Alexander, the oh-so-sanctimoni­ous retiring Republican senator from Tennessee, told the unctuous truth. He said he would not vote for witnesses because the calling of them would be pointless. He said that, sure, Trump did it but it’s not a case for removal from office, particular­ly considerin­g the culture war that removal would ignite.

U.S. Sen. Lisa Murkowski of Alaska expressed herself as another Republican who might have done better if she thought the nation could withstand a Republican senator doing better.

She said the House sent over a rushed, biased case and there was no way now to undo the unfairness no matter how many witnesses were called.

She was right. It may sound like Monday-morning quarterbac­king, except that I wrote it while the game was afoot: The House should have held detailed fact-finding hearings on the Ukraine matter in the relevant committee and waited to get court rulings on whether White House aides could be compelled to testify.

**Raw data**

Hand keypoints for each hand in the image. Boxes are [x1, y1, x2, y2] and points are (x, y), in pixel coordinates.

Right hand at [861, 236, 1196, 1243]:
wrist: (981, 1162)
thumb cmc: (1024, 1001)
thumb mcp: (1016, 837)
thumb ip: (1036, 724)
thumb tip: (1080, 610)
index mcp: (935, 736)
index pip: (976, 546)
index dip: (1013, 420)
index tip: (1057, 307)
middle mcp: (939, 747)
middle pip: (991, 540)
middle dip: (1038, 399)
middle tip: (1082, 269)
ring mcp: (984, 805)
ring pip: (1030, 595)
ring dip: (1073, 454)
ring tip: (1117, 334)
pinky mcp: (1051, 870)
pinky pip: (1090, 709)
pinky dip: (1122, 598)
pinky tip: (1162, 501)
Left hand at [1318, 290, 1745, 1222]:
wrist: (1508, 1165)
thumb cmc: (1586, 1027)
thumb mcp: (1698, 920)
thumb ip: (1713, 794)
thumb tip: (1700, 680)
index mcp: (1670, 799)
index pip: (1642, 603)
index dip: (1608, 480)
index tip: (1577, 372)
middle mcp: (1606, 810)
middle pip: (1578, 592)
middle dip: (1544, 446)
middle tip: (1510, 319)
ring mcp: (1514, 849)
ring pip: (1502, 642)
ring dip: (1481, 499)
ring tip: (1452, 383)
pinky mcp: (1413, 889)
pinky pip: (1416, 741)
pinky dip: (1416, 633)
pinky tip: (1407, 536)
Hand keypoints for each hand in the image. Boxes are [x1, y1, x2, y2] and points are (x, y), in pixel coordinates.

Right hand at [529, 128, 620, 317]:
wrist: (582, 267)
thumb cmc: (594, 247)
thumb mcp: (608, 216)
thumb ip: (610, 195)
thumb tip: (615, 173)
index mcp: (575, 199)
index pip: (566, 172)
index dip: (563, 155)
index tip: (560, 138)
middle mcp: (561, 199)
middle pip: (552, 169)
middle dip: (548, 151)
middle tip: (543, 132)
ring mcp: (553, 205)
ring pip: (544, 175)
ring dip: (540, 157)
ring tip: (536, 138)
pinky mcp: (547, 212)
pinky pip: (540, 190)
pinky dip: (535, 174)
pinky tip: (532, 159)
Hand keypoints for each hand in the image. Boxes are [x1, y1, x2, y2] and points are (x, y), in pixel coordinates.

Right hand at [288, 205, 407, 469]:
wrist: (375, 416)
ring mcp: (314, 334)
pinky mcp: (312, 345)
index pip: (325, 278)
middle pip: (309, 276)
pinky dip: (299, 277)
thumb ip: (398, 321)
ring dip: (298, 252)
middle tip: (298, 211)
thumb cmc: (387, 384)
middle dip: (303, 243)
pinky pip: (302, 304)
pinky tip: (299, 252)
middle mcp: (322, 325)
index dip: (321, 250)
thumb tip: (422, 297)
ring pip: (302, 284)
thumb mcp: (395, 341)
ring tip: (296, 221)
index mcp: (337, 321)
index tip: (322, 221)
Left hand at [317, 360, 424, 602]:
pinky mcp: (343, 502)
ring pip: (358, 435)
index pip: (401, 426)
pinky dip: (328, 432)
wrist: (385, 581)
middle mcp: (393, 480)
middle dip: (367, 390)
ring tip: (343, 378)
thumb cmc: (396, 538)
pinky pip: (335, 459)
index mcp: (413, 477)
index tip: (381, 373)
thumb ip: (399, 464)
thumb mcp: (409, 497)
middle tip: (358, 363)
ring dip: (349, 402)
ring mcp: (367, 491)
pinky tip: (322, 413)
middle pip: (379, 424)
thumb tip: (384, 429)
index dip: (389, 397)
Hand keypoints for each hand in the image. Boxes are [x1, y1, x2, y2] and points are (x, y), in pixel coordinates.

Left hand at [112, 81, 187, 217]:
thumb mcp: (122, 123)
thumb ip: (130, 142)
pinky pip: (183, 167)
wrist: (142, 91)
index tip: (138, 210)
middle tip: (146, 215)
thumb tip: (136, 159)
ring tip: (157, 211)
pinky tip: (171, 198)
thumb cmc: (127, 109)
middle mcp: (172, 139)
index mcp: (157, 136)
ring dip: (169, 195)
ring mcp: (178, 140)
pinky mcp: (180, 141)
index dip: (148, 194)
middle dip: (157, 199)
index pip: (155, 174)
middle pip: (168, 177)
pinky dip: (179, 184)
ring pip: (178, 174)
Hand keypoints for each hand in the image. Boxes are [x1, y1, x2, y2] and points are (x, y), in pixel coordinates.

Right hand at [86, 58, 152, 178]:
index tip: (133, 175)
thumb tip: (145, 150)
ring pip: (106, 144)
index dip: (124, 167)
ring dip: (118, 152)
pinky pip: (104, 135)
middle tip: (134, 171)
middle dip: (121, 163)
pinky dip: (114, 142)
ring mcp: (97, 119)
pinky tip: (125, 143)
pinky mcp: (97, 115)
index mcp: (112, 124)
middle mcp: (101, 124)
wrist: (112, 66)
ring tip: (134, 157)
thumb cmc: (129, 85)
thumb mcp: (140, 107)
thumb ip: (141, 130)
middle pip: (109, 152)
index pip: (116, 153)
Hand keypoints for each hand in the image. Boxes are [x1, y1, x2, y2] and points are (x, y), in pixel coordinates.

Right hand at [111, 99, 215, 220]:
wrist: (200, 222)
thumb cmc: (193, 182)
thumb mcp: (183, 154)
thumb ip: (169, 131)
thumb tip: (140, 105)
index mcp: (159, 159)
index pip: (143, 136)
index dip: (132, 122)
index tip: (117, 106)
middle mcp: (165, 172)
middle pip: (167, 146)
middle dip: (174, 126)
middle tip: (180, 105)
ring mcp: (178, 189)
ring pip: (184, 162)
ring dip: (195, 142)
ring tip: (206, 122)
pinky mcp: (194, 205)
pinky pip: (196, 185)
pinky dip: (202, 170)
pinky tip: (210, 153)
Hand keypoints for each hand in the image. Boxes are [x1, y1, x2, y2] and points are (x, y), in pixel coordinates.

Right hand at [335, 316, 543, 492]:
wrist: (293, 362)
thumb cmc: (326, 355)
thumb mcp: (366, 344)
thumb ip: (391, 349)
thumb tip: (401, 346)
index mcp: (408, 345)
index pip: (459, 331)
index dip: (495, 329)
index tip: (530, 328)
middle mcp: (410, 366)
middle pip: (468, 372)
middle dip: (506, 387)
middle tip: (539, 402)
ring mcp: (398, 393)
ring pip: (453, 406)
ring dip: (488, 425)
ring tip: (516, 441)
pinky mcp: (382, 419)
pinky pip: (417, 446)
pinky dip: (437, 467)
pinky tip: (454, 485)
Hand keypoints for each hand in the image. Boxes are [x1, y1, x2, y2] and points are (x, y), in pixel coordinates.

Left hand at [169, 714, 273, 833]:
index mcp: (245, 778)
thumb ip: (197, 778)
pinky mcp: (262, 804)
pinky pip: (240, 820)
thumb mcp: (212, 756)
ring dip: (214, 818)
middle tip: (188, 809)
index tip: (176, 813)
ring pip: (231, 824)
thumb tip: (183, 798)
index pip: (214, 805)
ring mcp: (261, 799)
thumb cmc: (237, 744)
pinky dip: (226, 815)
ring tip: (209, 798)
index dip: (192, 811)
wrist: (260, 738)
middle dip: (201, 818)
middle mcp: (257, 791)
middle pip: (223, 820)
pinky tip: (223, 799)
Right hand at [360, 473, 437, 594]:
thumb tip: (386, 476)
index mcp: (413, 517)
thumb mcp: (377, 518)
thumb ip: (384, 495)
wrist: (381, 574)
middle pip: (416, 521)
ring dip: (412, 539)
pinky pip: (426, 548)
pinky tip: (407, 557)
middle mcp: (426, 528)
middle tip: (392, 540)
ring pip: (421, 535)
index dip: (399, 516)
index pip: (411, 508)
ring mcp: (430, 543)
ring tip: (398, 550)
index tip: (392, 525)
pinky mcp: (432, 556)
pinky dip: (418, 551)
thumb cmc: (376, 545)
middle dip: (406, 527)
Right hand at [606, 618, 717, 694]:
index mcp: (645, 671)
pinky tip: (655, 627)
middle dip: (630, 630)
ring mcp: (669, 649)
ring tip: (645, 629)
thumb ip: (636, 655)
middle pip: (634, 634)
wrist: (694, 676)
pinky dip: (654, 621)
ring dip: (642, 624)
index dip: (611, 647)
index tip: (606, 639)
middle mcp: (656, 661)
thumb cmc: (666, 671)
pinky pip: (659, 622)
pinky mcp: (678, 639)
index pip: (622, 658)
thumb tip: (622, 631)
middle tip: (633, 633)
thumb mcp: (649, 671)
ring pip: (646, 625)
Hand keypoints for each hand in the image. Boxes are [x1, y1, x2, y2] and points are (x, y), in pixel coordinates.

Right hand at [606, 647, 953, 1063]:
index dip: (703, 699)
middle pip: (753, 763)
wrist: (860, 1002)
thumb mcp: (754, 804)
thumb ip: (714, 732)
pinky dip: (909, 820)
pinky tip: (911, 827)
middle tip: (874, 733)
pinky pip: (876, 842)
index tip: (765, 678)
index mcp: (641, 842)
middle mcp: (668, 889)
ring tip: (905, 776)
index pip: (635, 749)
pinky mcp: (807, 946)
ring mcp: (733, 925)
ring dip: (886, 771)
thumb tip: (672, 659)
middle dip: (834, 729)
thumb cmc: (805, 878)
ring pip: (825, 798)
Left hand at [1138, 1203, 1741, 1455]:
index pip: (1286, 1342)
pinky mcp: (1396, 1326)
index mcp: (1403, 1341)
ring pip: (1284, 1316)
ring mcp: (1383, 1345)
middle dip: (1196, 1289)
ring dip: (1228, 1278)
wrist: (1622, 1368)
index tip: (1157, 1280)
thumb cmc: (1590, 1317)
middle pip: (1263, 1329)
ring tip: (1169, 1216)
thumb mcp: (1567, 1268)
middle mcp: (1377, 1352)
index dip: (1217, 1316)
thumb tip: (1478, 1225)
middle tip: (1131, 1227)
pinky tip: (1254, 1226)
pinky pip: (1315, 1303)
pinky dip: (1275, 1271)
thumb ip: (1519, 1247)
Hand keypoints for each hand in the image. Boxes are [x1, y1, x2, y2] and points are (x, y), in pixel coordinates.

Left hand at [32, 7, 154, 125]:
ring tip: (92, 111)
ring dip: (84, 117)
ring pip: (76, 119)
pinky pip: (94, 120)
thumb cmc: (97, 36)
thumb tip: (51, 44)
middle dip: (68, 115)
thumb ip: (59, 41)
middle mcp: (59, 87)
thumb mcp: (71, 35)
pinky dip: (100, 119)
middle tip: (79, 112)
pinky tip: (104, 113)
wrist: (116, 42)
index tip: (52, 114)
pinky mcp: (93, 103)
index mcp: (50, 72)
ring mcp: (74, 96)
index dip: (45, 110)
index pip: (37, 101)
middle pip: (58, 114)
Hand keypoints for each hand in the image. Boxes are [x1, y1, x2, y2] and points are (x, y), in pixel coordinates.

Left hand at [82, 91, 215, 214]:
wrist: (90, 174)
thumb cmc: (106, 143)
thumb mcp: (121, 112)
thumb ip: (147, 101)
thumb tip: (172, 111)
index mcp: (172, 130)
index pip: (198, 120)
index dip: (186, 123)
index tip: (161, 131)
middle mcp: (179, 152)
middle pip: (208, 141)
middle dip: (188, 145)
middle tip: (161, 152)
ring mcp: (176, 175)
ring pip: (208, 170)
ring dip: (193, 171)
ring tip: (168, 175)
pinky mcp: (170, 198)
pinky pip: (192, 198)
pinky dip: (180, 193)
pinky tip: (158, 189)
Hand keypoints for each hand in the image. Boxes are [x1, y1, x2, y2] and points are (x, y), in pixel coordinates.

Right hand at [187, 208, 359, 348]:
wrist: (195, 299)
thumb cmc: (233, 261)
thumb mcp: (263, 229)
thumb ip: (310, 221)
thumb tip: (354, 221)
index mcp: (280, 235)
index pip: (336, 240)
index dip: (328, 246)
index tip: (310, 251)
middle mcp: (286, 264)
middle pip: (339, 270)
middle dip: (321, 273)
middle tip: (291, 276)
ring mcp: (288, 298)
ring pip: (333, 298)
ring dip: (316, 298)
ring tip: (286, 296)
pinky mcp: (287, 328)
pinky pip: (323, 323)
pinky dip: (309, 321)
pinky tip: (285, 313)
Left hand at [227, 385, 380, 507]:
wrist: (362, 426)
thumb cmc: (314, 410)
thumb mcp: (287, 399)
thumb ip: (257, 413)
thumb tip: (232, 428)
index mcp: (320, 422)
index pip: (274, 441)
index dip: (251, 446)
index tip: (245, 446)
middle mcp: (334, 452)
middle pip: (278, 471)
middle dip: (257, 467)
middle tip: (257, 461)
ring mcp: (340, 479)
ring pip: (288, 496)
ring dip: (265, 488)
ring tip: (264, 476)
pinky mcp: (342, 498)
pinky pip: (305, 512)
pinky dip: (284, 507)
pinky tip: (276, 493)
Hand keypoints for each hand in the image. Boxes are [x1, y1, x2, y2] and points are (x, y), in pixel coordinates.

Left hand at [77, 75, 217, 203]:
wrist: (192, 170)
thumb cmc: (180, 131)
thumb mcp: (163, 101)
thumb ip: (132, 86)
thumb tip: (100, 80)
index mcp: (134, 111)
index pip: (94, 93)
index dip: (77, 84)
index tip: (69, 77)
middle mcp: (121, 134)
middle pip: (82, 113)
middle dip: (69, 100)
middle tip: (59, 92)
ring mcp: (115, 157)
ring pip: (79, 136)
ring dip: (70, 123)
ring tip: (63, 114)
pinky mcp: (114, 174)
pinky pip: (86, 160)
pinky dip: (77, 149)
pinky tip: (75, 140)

**Problem description**
Write the next few paragraphs of the commentary on the senators' impeachment trial votes, picking up right after its last sentence.

**Written answer**
And then it probably should have passed a censure motion rather than throw itself on the guillotine of Mitch McConnell’s cover-up.

Murkowski also voted against witnesses, I suspect, to spare a 50-50 vote that would have put political pressure on Chief Justice John Roberts. As presider over the impeachmen­t trial, he could have asserted a questionab­le right to break the tie.

I suspect Murkowski thought the judicial branch should be spared the sullying heaped properly by this affair on the executive and legislativ­e ones.